Family

Sun has returned and Angie at home. Well physically at least. She spent most of the morning sorting out her mother and father. They both have the same GP and Angie had to talk through both cases with him. Luckily he has said he will drive out to check out father in the care home and deliver the prescriptions for the physiotherapist and hopefully will read the riot act both to the owner of the home but also and more importantly to Sepp telling him he must grit his teeth and get through the next couple of weeks before the rehab starts.

I did little else but finally make the mango chutney. The original recipe called for 8 mangoes but my bank manager had only authorised two. Somehow I didn't quite adjust the other ingredients to match. I can now eat a curry that consists of nothing else but rice and the mango chutney. Boy can ginger clear the airways!

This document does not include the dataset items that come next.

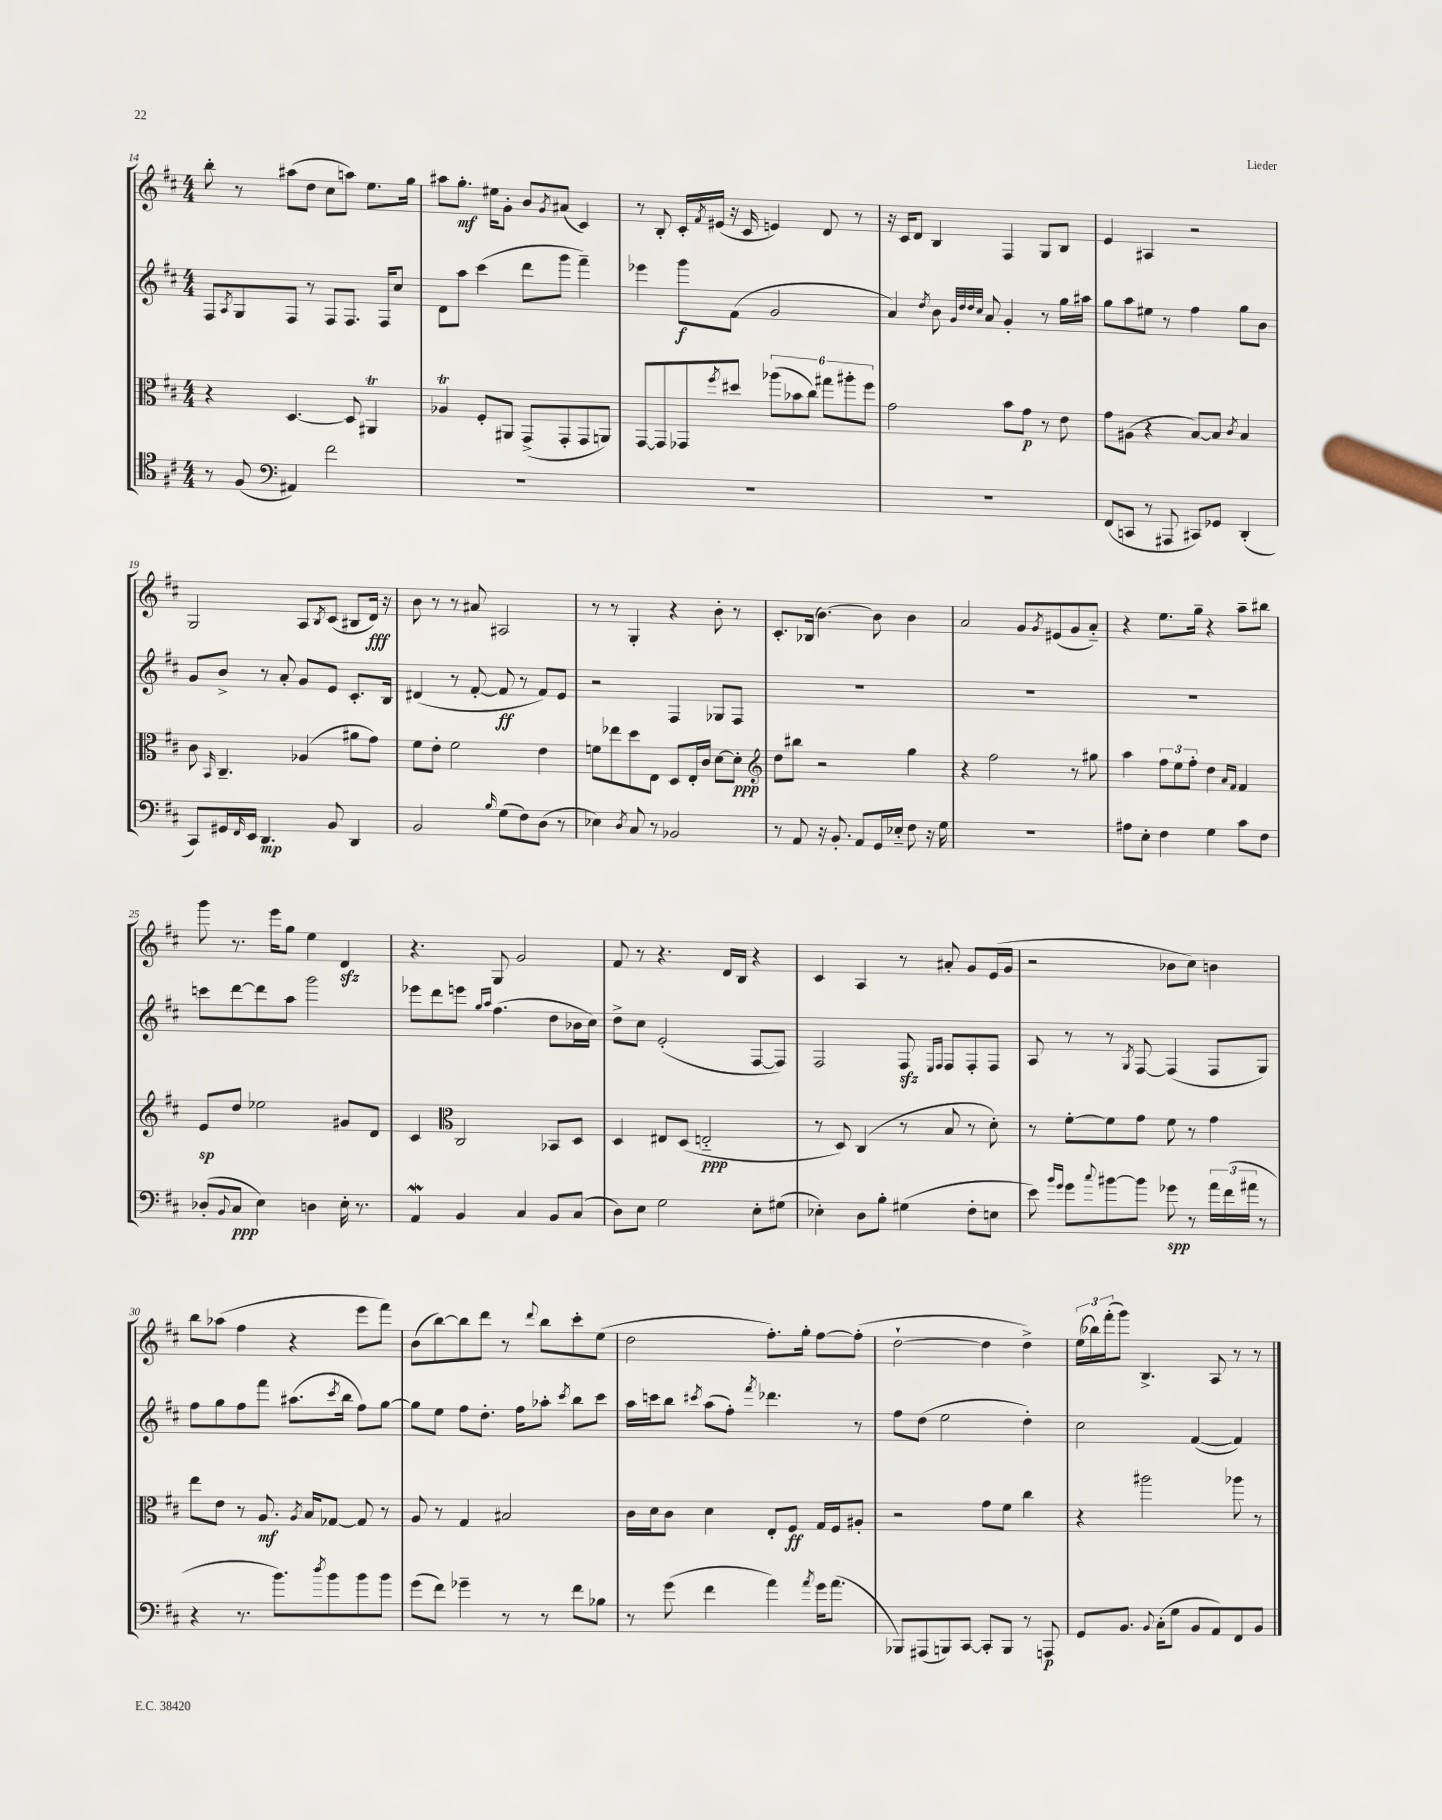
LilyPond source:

<<
\new StaffGroup <<
\new Staff = "s0" {
    \clef treble \key d \major \numericTimeSignature \time 4/4
    b''8-. r8 ais''8( d''8 cis''8 a''8) e''8. g''16 |
    ais''8 g''8.-.\mf eis''16 g'8-. b'8 \acciaccatura { g'8 } ais'8( cis'4) |
    r8 b8-. cis'16-. \acciaccatura { fis'8 } eis'16( r16 cis'16 e'4) d'8 r8 |
    r16 cis'16 d'8 b4 fis4 g8 b8 |
    e'4 ais4 r2 |
    g2 a8 \acciaccatura { b8 } cis'8( bis8 d'16\fff) r16 |
    b'8 r8 r8 ais'8 ais2 |
    r8 r8 g4-. r4 b'8-. r8 |
    cis'8.-. bes16( b'4.~) b'8 b'4 |
    a'2 g'8 \acciaccatura { g'8 } eis'8( g'8 a'8-_) |
    r4 e''8. g''16-- r4 a''8-- bis''8 |
    g'''8 r8. e'''16 g''8 e''4 d'4\sfz |
    r4. g8 g'2 |
    fis'8 r8 r4. d'16 b16 r4 |
    cis'4 a4 r8 ais'8-. g'8 e'16( g'16 |
    r2 bes'8 cis''8) b'4 |
    b''8 aes''8( fis''4 r4 e'''8 fis'''8) |
    b'8( b''8~) b''8 d'''8 r8 \appoggiatura { d'''8 } b''8 cis'''8-. e''8( |
    d''2 fis''8.-.) g''16-. fis''8~ fis''8-.( |
    d''2~-! d''4 d''4->) |
    \tuplet 3/2 { e''16( bes''16) fis'''16-.( } g'''8) b4.-> a8 r8 r8 \bar "|." |
}
\new Staff = "s1" {
    \clef treble \key d \major \numericTimeSignature \time 4/4
    fis8 \acciaccatura { a8 } g8 fis8 r8 fis8 fis8. fis16 cis''8 |
    d'8 a''8 cis'''4( d'''8 g'''8 fis'''4--) |
    ees'''4 g'''8\f fis'8( g'2 |
    a'4) \acciaccatura { d''8 } b'8 \grace { g'32 d''32 d''32 cis''32 } a'8 g'4-. r8 g''16 ais''16 |
    g''8 a''8 eis''8 r8 fis''4 g''8 b'8 |
    g'8 b'8-> r8 a'8-. g'8 e'8 cis'8.-. b16 |
    dis'4( r8 fis'8~-. fis'8\ff r8 fis'8) e'8 |
    r2 fis4 ges8 fis8 |
    R1 |
    R1 |
    R1 |
    c'''8 d'''8~ d'''8 a''8 g'''2 |
    ees'''8 d'''8 e'''8 \grace { g''16 a''16 } fis''4.( d''8 bes'16 cis''16) |
    d''8-> cis''8 e'2-.( fis8~ fis8) |
    fis2 fis8\sfz \grace { e16 fis16 } fis8 fis8-. fis8 |
    a8 r8 r8 \acciaccatura { g8 } fis8~ fis4( fis8 g8) |
    fis''8 g''8 fis''8 fis'''8 ais''8.( \acciaccatura { cis'''8 } b''16 fis''8) g''8~ |
    g''8 e''8 fis''8 d''8.-. fis''16 aes''8-. \acciaccatura { cis'''8 } b''8 cis'''8 |
    a''16 c'''16 b''8 \acciaccatura { cis'''8 } a''8( fis''8-.) \acciaccatura { fis'''8 } des'''4. r8 |
    fis''8 d''8( e''2 d''4-.) |
    cis''2 fis'4~( fis'4) \bar "|." |
}
\new Staff = "s2" {
    \clef alto \key d \major \numericTimeSignature \time 4/4
    r4 d4.~ d8 ais,4\trill |
    aes4\trill fis8-. ais,8 g,8->( g,8-. g,8 a,8) |
    g,8~ g,8 ges,8 \acciaccatura { fis''8 } dis''8 \tuplet 6/4 { aes''8( bes'8 cis''8) gis''8 ais''8-. fis''8 } |
    g'2 b'8 g'8\p r8 e'8 |
    g'8 ais8( r4 b8~) b8 \acciaccatura { cis'8 } b4 |
    cis'8 \grace { b,16 } cis4.-- aes4( ais'8 g'8) |
    fis'8 e'8-. fis'2 e'4 |
    f'8 ees''8 d''8 e8 d8 e16-. cis'16 d'8~ d'8-.\ppp |
    \clef treble d''8 bis''8 r2 g''4 |
    r4 fis''2 r8 gis''8 |
    a''4 \tuplet 3/2 { fis''8 e''8 fis''8-. } d''4 \grace { a'16 fis'16 } fis'4 |
    e'8\sp d''8 ees''2 gis'8 d'8 |
    cis'4 \clef alto cis2 bes,8 d8 |
    d4 eis8 d8( e2-_\ppp |
    r8 d8) cis4( r8 b8 r8 d'8-.) |
    r8 fis'8~-. fis'8 g'8 fis'8 r8 g'4 |
    e''8 e'8 r8 a8.\mf \acciaccatura { a8 } b16 ges8~ ges8 r8 |
    a8 r8 g4 bis2 |
    cis'16 d'16 cis'8 d'4 e8-. fis8\ff g16 fis16 ais8-. |
    r2 g'8 fis'8 cis''4 |
    r4 ais''2 aes''8 r8 \bar "|." |
}
\new Staff = "s3" {
    \clef tenor \key d \major \numericTimeSignature \time 4/4
    r8 fis8( \clef bass ais,4) fis'2 |
    R1 |
    R1 |
    R1 |
    fis,8( c,8 r8 ais,,8 cis,8) ges,8 d,4-.( |
    cis,8) gis,16 \grace { fis,16 } e,16 d,4.\mp b,8 d,4 |
    b,2 \grace { b16 } g8( fis8) d8( r8 |
    ees4) \acciaccatura { d8 } cis8 r8 bes,2 |
    r8 a,8 r16 b,8.-. a,8 g,16 ees16-_ fis8 r16 g16 |
    R1 |
    ais8 e8-. fis4 g4 cis'8 fis8 |
    des8-.( \appoggiatura { b,8 } cis8\ppp e4) d4 e16-. r8. |
    a,4\mordent b,4 cis4 b,8 cis8( |
    d8) e8 g2 e8-. gis8( |
    ees4-.) d8 b8-. gis4( fis8-. e8 |
    e'8) \grace { b'16 g'16 } g'8 \appoggiatura { cis''8 } bis'8~ bis'8 ges'8\spp r8 \tuplet 3/2 { a'16 fis'16( ais'16 } r8 |
    r4 r8. b'8.) \acciaccatura { d''8 } b'8 b'8 b'8 |
    g'8( fis'8) ges'4-- r8 r8 fis'8 bes8 |
    r8 g'8( fis'4 a'4) \acciaccatura { a'8 } g'16 a'8.( |
    bes,,8) ais,,8( b,,8) cis,8~ cis,8-. b,,8 r8 a,,8\p |
    g,8 b,8. \appoggiatura { b,8 } cis16-.( g8 b,8 a,8) fis,8 b,8 \bar "|." |
}
>>
>>
\layout { \context { \Score currentBarNumber = #14 } }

Apart from a very late evening walk where I tried taking the only photos of the day and which were too faint to use today, I spent time connected to my family. Goodness can the internet and modern technology be wonderful.

Son J in USA doing a tour from Seattle to San Diego with his UK mate. They have done Washington State, today finished Oregon where the top photo was taken - Crater Lake. Very high up in the mountains and 3°C at 10:30 am. By evening they entered California and 32°C at 4:00 pm.

So watch out San Francisco. The guys are about to cross the bridge and make your city unsafe. Lock up your daughters and shut down your bars.

And meanwhile back in good old Europe...yes....Republic of Ireland: the grandchildren showed off their latest Hogwarts University gear. Daughter Kate phoned in the evening and I heard grandson Elliot in the background say he couldn't see a thing through the specs!

Although I'm not too sure I would have liked my parents to have had such "control" over me in my late teen years, there would have been times when such easy, almost real-time contact would have been great.

When I think back to the times as an 8-year-old when I could go for 10 months without hearing my parents voices or seeing their faces. Phoning from the UK to Trinidad was no doubt possible with a lot of effort but unaffordable. Letters were the only practical contact and the highlight of contact was getting a telegram which possibly happened once every few years - I was always at home on my birthday and I can only think a telegram would have announced some last minute change in plans for me to spend holidays with a relation.